Since Italy’s Highway Code was updated, you’ll also need a permit to prove you’re eligible for these priority parking spaces.

Find out more about Italy’s pink parking here.

Italys pink parking permit allows pregnant women and parents with children under two years old to park in priority spots. Photo: Karli Drinkwater

ZTLs

Beware of the ZTL – this is one sign you’ll need to learn before driving anywhere in Italy, as there are a lot of them and infringing the rules can sting.

They catch out the best of us; they can be easy to miss as you may not even know what they are.

If you see a round road sign, a red circle containing the letters ‘ZTL’, don’t drive down that street unless you have a special permit.

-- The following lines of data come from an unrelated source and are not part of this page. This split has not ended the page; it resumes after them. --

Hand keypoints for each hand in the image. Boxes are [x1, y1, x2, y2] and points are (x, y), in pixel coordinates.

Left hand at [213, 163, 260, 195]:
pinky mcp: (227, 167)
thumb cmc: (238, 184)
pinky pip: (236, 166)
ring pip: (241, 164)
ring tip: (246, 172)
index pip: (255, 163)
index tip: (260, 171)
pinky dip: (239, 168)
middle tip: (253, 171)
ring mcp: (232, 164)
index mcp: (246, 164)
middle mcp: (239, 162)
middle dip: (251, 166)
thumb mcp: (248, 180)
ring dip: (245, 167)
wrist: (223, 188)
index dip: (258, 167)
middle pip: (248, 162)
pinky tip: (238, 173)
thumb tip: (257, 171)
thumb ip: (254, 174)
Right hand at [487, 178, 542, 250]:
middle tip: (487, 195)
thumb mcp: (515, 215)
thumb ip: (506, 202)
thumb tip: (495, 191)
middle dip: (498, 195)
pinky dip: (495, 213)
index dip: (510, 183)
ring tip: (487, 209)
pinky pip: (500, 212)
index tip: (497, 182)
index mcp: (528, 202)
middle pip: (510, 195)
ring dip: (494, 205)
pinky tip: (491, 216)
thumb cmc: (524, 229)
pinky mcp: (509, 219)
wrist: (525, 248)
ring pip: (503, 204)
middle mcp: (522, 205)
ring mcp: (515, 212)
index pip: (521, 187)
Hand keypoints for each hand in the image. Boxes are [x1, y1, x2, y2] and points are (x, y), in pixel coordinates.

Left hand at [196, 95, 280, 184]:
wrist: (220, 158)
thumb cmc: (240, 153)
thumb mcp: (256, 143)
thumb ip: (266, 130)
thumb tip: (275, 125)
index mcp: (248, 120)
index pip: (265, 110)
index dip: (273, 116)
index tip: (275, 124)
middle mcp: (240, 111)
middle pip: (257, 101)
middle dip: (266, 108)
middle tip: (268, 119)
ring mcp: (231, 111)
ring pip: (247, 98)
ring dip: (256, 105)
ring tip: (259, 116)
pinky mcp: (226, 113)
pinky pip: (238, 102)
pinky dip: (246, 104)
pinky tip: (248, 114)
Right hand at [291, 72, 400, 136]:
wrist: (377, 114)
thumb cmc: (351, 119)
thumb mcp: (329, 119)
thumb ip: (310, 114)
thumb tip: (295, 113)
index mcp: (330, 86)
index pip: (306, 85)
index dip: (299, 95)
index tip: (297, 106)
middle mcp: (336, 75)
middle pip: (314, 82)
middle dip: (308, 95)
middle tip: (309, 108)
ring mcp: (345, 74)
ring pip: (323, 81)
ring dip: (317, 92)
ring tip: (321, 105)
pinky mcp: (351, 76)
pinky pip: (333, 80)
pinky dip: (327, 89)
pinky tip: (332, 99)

If you’re just visiting Italy, it’s unlikely you will.

READ ALSO: Reader question: Can I buy a car in Italy if I’m not a resident?

ZTL stands for Zona Traffico Limitato (Restricted Traffic Zone) and you’re most likely to find them around congested areas and inner cities. The government introduced them to reduce pollution and so the only vehicles allowed to enter a ZTL are residents or businesses in the area.

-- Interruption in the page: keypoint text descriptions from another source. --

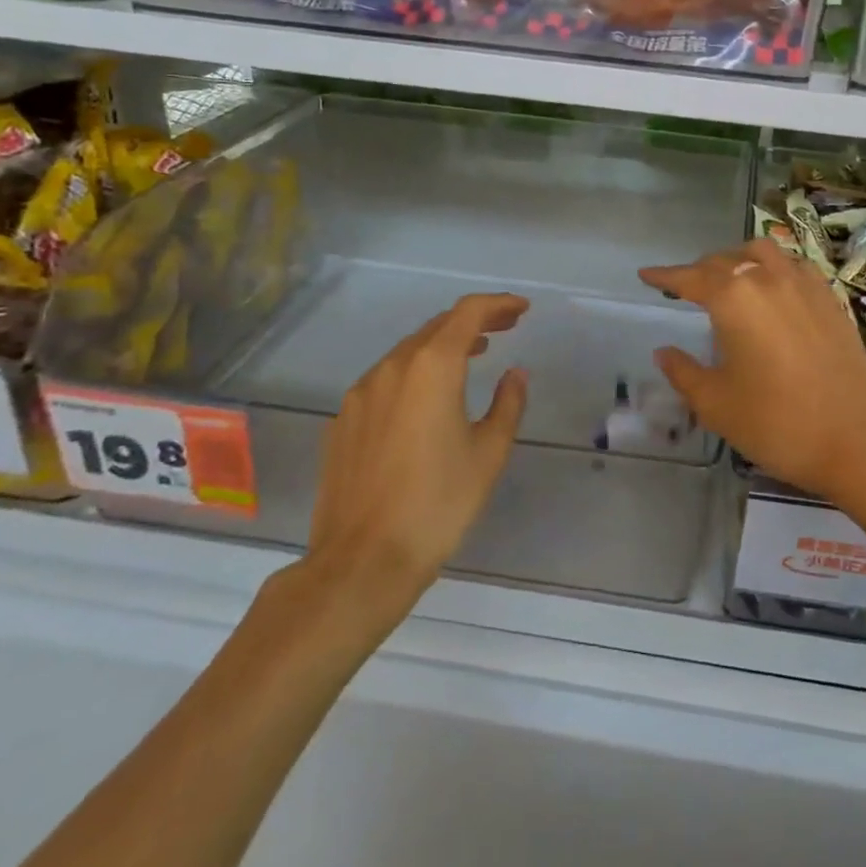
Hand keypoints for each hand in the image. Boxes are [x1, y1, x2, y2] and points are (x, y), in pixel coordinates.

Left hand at [304, 293, 529, 600]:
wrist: (361, 562)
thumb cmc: (437, 504)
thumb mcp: (488, 454)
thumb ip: (508, 404)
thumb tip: (515, 375)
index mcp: (431, 367)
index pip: (468, 313)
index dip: (498, 304)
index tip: (522, 309)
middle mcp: (392, 368)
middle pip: (437, 326)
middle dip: (474, 322)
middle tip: (505, 328)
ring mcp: (361, 393)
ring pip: (409, 351)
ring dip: (443, 346)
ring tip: (473, 356)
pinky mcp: (343, 420)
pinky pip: (386, 379)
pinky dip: (416, 372)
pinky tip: (428, 399)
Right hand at [639, 238, 865, 507]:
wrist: (856, 441)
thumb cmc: (776, 423)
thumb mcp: (716, 404)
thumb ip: (684, 371)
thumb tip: (664, 351)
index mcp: (734, 298)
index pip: (690, 278)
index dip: (665, 276)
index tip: (646, 275)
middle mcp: (769, 279)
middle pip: (725, 261)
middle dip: (699, 270)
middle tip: (684, 288)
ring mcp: (805, 285)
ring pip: (763, 253)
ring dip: (737, 260)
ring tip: (727, 280)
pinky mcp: (830, 299)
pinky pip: (793, 266)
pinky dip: (772, 267)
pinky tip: (772, 290)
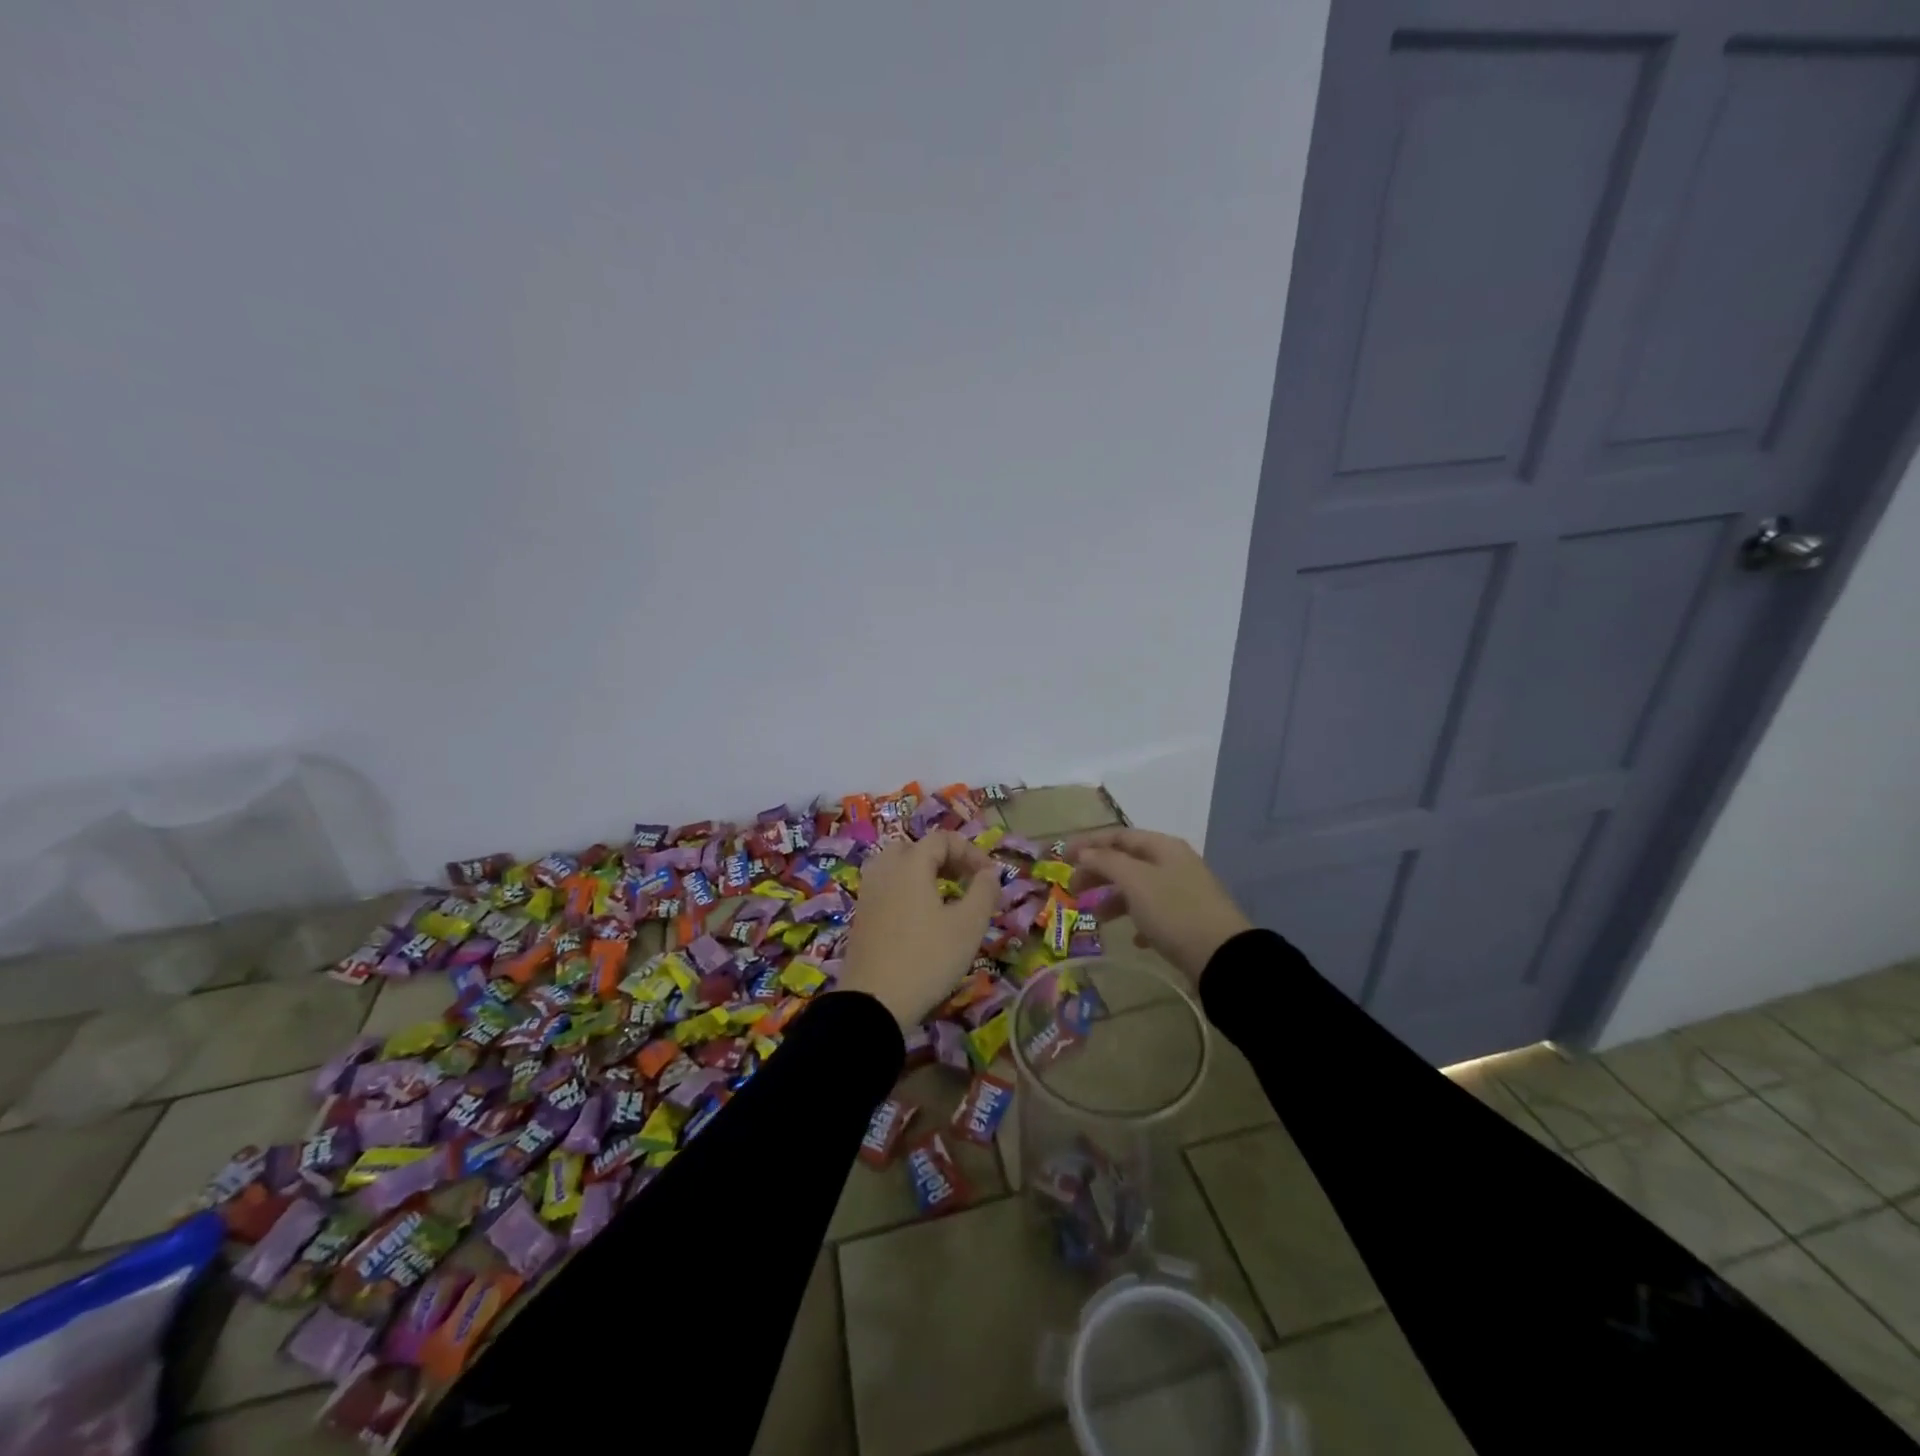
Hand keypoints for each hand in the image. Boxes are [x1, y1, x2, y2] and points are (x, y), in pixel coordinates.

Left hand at [837, 831, 1001, 1027]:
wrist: (873, 1003)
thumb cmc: (927, 958)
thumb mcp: (968, 926)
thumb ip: (984, 892)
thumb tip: (989, 873)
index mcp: (909, 864)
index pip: (941, 839)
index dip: (970, 851)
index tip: (989, 876)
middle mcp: (884, 870)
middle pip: (915, 848)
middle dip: (944, 858)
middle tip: (964, 881)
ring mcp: (868, 893)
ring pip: (897, 867)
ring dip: (923, 874)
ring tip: (945, 898)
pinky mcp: (861, 917)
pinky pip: (887, 888)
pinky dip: (907, 891)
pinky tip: (922, 919)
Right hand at [1067, 828, 1251, 983]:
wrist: (1223, 957)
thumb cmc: (1174, 911)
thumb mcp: (1135, 882)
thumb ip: (1106, 862)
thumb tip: (1084, 852)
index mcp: (1163, 847)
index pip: (1118, 836)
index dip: (1089, 843)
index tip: (1062, 857)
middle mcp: (1174, 863)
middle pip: (1127, 860)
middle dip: (1098, 873)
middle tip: (1074, 890)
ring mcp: (1184, 891)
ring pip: (1139, 887)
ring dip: (1115, 898)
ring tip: (1098, 918)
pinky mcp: (1189, 920)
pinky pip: (1155, 913)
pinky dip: (1138, 920)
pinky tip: (1133, 939)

If you unwittingly sail past one, the camera will take a shot of your registration number and you’ll get a fine of between €83 and €332, plus administrative costs, according to article 7 of the Highway Code.

In this road sign, we see that the ZTL applies 24 hours a day (0-24), but the extra information below shows there are some exceptions – under ‘eccetto‘.

You can drive down that ZTL without a permit if you’re on a scooter or motorbike, are disabled, a taxi or in this example, travelling to the two streets specified for services only.

READ ALSO: Reader question: What are the longer-term alternatives to car hire in Italy?

You would need electronic access to reach these streets in any case, which is something you’d receive with a permit.

Generally, if you’re just visiting Italy, don’t drive down a ZTL.

The red cross over the blue circle below that means no parking or stopping. In the absence of additional information, the ban is permanent and 24 hours a day. Your vehicle will be removed if it’s found stopped in any area where this sign is displayed.

Photo: Karli Drinkwater

The following sign indicates that the ZTL has ended and you can drive beyond that point without needing a permit.

Photo: Karli Drinkwater

Residential areas

Take care when driving through residential areas, as the rules may differ compared to driving in a town centre.

The top traffic sign of a house and tree with children playing indicates the start of a street or residential area where special rules apply, which are shown on another sign. We can see them right below.

Driving through this area is restricted to a max speed of 30km/h, followed by a sign prohibiting the transit of goods transport vehicles with a gross vehicle weight of more than 3.5 tonnes – unless it’s for loading and unloading goods.

That is unlikely to apply to you but the sign below might. It informs you that, if parking, you must park in the provided spaces.

Photo: Karli Drinkwater

Pedestrian areas

You can’t drive down areas that are meant for pedestrians only, which is displayed with a round, blue sign containing a figure of a person walking.

It might also be accompanied by the description ‘area pedonale‘, meaning pedestrian area. Here, there are no times specified, so assume that it applies 24 hours a day.

There are exceptions in this sign, though. Cyclists may use that route, shown by the cycle symbol and the description ‘velocipiedi‘ (any form of pedalled vehicle with two or more wheels), as may authorised vehicles (veicoli autorizzati).

That could mean street sweepers or residents, for example. If you’re in doubt, it’s unlikely you can drive down that area.